Phenotypic profile of cells generated in vitro from thymic progenitors. Cells cultured in vitro were pooled on different days and assessed for marker expression via flow cytometry. Black histograms represent cells stained with appropriate isotype controls and colored-line histograms correspond to different days of analysis. Early (A) and late (B) marker acquisition is shown. Expression on gated NK1.1⁺ cells is shown, except for all markers on day 4 and NK1.1 expression on different days, which were gated on the lymphocyte population. (C) Developmental kinetics of sorted thymocytes as a function of days versus the percentage of NK1.1⁺ cells expressing the given marker. Again, as described for Figure 2, the staining patterns for each marker were somewhat different but we used the percent of positive cells as a convenient means to compare and describe the staining profiles for numerous antibodies used. Data are representative of 3-5 experiments.

Figure 5

In vitro developed NK cells resemble those found in the thymus and not conventional splenic NK cells. Cells from indicated tissues of Rag1^−/− mice, along with in vitro differentiated NK cells were analyzed by cytometry. Gray-filled histograms represent cells stained with an isotype control and black line histograms represent cells stained with the indicated antibody. (A) In vitro generated NK cells were compared with freshly isolated splenic and thymic NK cells. Gated NK1.1⁺ cells are shown. (B) The phenotype of in vitro generated NK cells in culture for 19 days (top panel) was compared with that of cells that were removed from culture after 19 days and rested in LD IL15 for 36 hours (bottom panel). Gated NK1.1⁺ cells are shown. As described for Figure 2 and here, the staining patterns for each marker were somewhat different but we used the percentage of positive cells as a convenient means to compare and describe the staining profiles for numerous antibodies used.
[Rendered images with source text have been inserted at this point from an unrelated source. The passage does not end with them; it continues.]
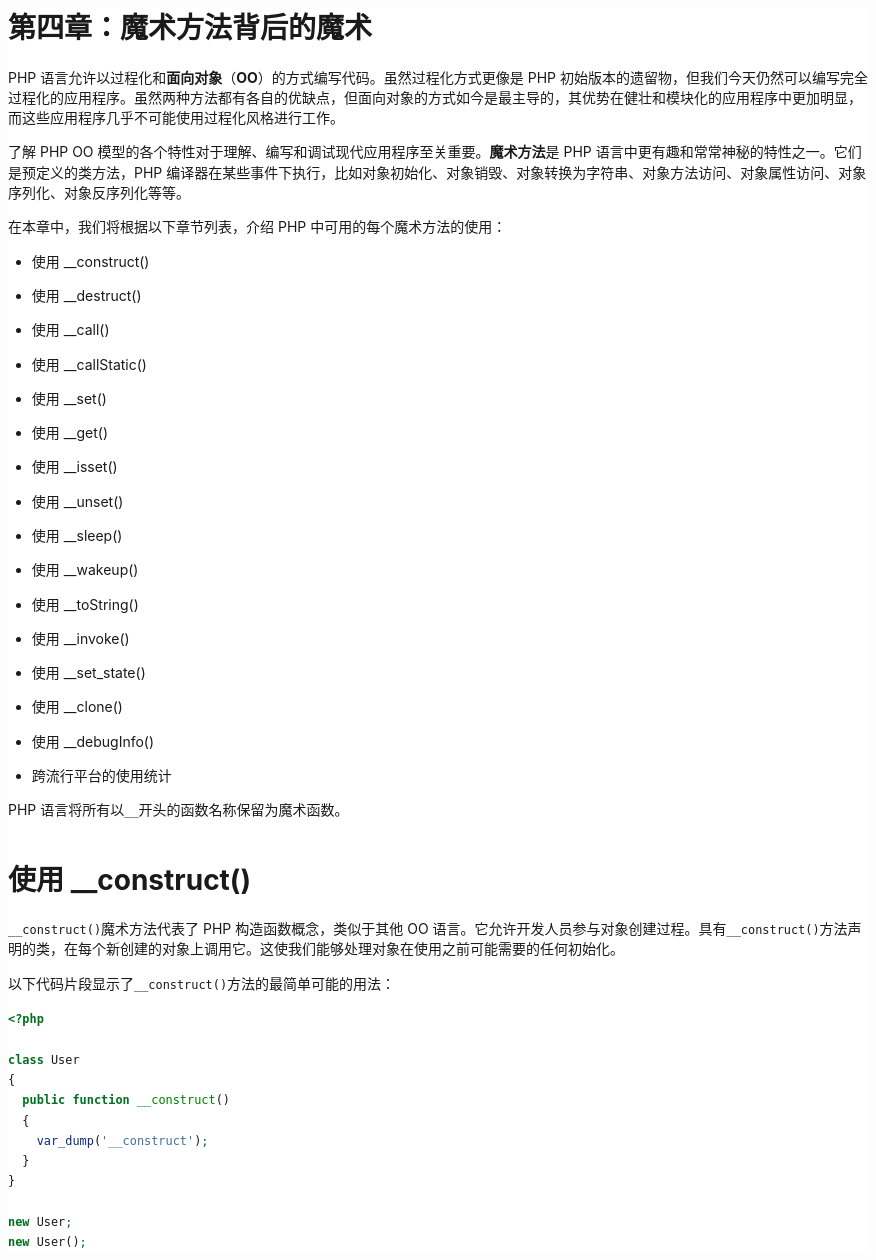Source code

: # 第四章：魔术方法背后的魔术

PHP 语言允许以过程化和**面向对象**（**OO**）的方式编写代码。虽然过程化方式更像是 PHP 初始版本的遗留物，但我们今天仍然可以编写完全过程化的应用程序。虽然两种方法都有各自的优缺点，但面向对象的方式如今是最主导的，其优势在健壮和模块化的应用程序中更加明显，而这些应用程序几乎不可能使用过程化风格进行工作。

了解 PHP OO 模型的各个特性对于理解、编写和调试现代应用程序至关重要。**魔术方法**是 PHP 语言中更有趣和常常神秘的特性之一。它们是预定义的类方法，PHP 编译器在某些事件下执行，比如对象初始化、对象销毁、对象转换为字符串、对象方法访问、对象属性访问、对象序列化、对象反序列化等等。

在本章中，我们将根据以下章节列表，介绍 PHP 中可用的每个魔术方法的使用：

+   使用 __construct()

+   使用 __destruct()

+   使用 __call()

+   使用 __callStatic()

+   使用 __set()

+   使用 __get()

+   使用 __isset()

+   使用 __unset()

+   使用 __sleep()

+   使用 __wakeup()

+   使用 __toString()

+   使用 __invoke()

+   使用 __set_state()

+   使用 __clone()

+   使用 __debugInfo()

+   跨流行平台的使用统计

PHP 语言将所有以`__`开头的函数名称保留为魔术函数。

# 使用 __construct()

`__construct()`魔术方法代表了 PHP 构造函数概念，类似于其他 OO 语言。它允许开发人员参与对象创建过程。具有`__construct()`方法声明的类，在每个新创建的对象上调用它。这使我们能够处理对象在使用之前可能需要的任何初始化。

以下代码片段显示了`__construct()`方法的最简单可能的用法：

```php
<?php

class User
{
  public function __construct()
  {
    var_dump('__construct');
  }
}

new User;
new User();

```
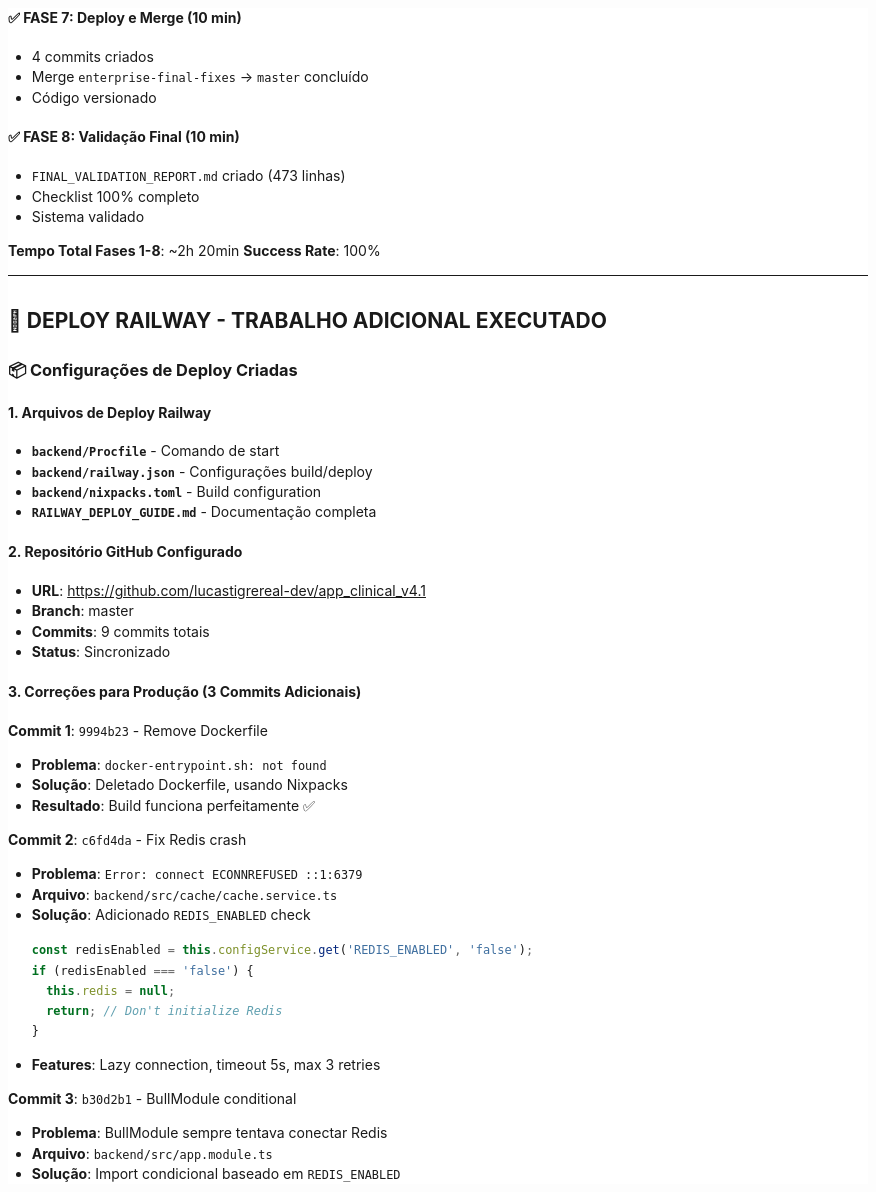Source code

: #### ✅ FASE 7: Deploy e Merge (10 min)
- 4 commits criados
- Merge `enterprise-final-fixes` → `master` concluído
- Código versionado

#### ✅ FASE 8: Validação Final (10 min)
- `FINAL_VALIDATION_REPORT.md` criado (473 linhas)
- Checklist 100% completo
- Sistema validado

**Tempo Total Fases 1-8**: ~2h 20min
**Success Rate**: 100%

---

## 🚀 DEPLOY RAILWAY - TRABALHO ADICIONAL EXECUTADO

### 📦 Configurações de Deploy Criadas

#### 1. Arquivos de Deploy Railway
- **`backend/Procfile`** - Comando de start
- **`backend/railway.json`** - Configurações build/deploy
- **`backend/nixpacks.toml`** - Build configuration
- **`RAILWAY_DEPLOY_GUIDE.md`** - Documentação completa

#### 2. Repositório GitHub Configurado
- **URL**: https://github.com/lucastigrereal-dev/app_clinical_v4.1
- **Branch**: master
- **Commits**: 9 commits totais
- **Status**: Sincronizado

#### 3. Correções para Produção (3 Commits Adicionais)

**Commit 1**: `9994b23` - Remove Dockerfile
- **Problema**: `docker-entrypoint.sh: not found`
- **Solução**: Deletado Dockerfile, usando Nixpacks
- **Resultado**: Build funciona perfeitamente ✅

**Commit 2**: `c6fd4da` - Fix Redis crash
- **Problema**: `Error: connect ECONNREFUSED ::1:6379`
- **Arquivo**: `backend/src/cache/cache.service.ts`
- **Solução**: Adicionado `REDIS_ENABLED` check
  ```typescript
  const redisEnabled = this.configService.get('REDIS_ENABLED', 'false');
  if (redisEnabled === 'false') {
    this.redis = null;
    return; // Don't initialize Redis
  }
  ```
- **Features**: Lazy connection, timeout 5s, max 3 retries

**Commit 3**: `b30d2b1` - BullModule conditional
- **Problema**: BullModule sempre tentava conectar Redis
- **Arquivo**: `backend/src/app.module.ts`
- **Solução**: Import condicional baseado em `REDIS_ENABLED`
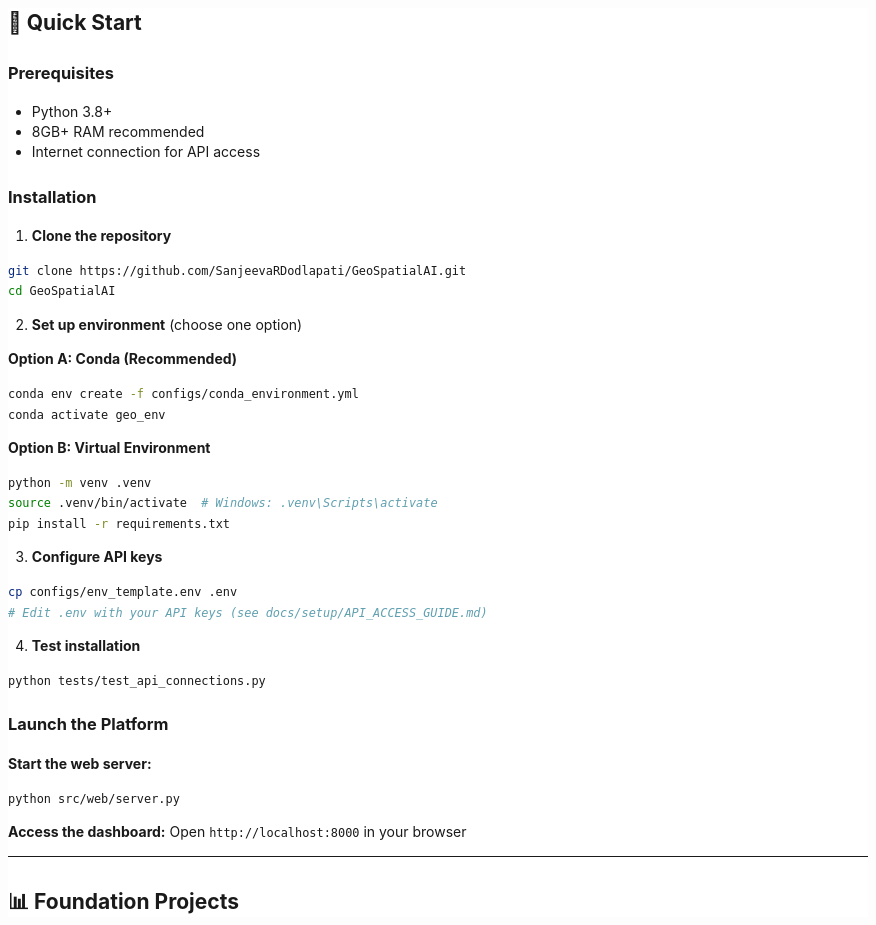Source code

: 
## 🚀 **Quick Start**

### **Prerequisites**
- Python 3.8+ 
- 8GB+ RAM recommended
- Internet connection for API access

### **Installation**

1. **Clone the repository**
```bash
git clone https://github.com/SanjeevaRDodlapati/GeoSpatialAI.git
cd GeoSpatialAI
```

2. **Set up environment** (choose one option)

**Option A: Conda (Recommended)**
```bash
conda env create -f configs/conda_environment.yml
conda activate geo_env
```

**Option B: Virtual Environment**
```bash
python -m venv .venv
source .venv/bin/activate  # Windows: .venv\Scripts\activate
pip install -r requirements.txt
```

3. **Configure API keys**
```bash
cp configs/env_template.env .env
# Edit .env with your API keys (see docs/setup/API_ACCESS_GUIDE.md)
```

4. **Test installation**
```bash
python tests/test_api_connections.py
```

### **Launch the Platform**

**Start the web server:**
```bash
python src/web/server.py
```

**Access the dashboard:**
Open `http://localhost:8000` in your browser

---

## 📊 **Foundation Projects**
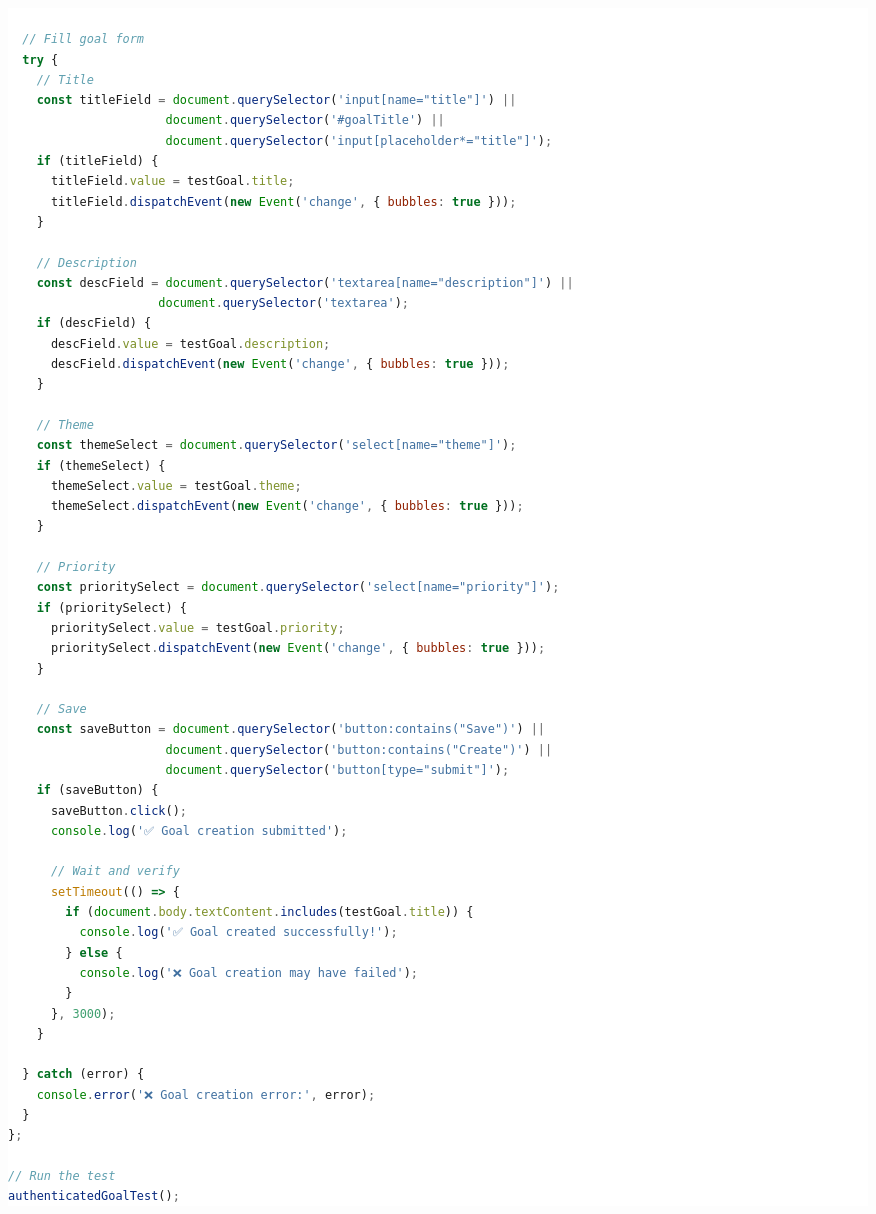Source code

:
 ```javascript
  
  // Fill goal form
  try {
    // Title
    const titleField = document.querySelector('input[name="title"]') ||
                      document.querySelector('#goalTitle') ||
                      document.querySelector('input[placeholder*="title"]');
    if (titleField) {
      titleField.value = testGoal.title;
      titleField.dispatchEvent(new Event('change', { bubbles: true }));
    }
    
    // Description
    const descField = document.querySelector('textarea[name="description"]') ||
                     document.querySelector('textarea');
    if (descField) {
      descField.value = testGoal.description;
      descField.dispatchEvent(new Event('change', { bubbles: true }));
    }
    
    // Theme
    const themeSelect = document.querySelector('select[name="theme"]');
    if (themeSelect) {
      themeSelect.value = testGoal.theme;
      themeSelect.dispatchEvent(new Event('change', { bubbles: true }));
    }
    
    // Priority
    const prioritySelect = document.querySelector('select[name="priority"]');
    if (prioritySelect) {
      prioritySelect.value = testGoal.priority;
      prioritySelect.dispatchEvent(new Event('change', { bubbles: true }));
    }
    
    // Save
    const saveButton = document.querySelector('button:contains("Save")') ||
                      document.querySelector('button:contains("Create")') ||
                      document.querySelector('button[type="submit"]');
    if (saveButton) {
      saveButton.click();
      console.log('✅ Goal creation submitted');
      
      // Wait and verify
      setTimeout(() => {
        if (document.body.textContent.includes(testGoal.title)) {
          console.log('✅ Goal created successfully!');
        } else {
          console.log('❌ Goal creation may have failed');
        }
      }, 3000);
    }
    
  } catch (error) {
    console.error('❌ Goal creation error:', error);
  }
};

// Run the test
authenticatedGoalTest();
```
Data are representative of 2-5 experiments.

Figure 6

In vitro generated NK cells are functional. The function of in vitro differentiated NK cells grown in culture (Cult) for 19 days then rested in LD IL15 was compared with the function of Rag1^−/− splenic and thymic NK cells cultured in LD IL15. Sorted NK1.1⁺ cells were stimulated with IL-12/IL-18 or target YAC-1 cells. (A) IFNγ production was measured by intracellular flow cytometry. For negative controls, cells were either not stained (gray-filled histograms) or not stimulated (black-dotted histograms). All histograms are gated on NK1.1⁺ cells. (B) Cytokines secreted were assessed by cytometric bead array. (C) CD107 degranulation on target encounter was measured by flow cytometry. Data are representative of 3 experiments.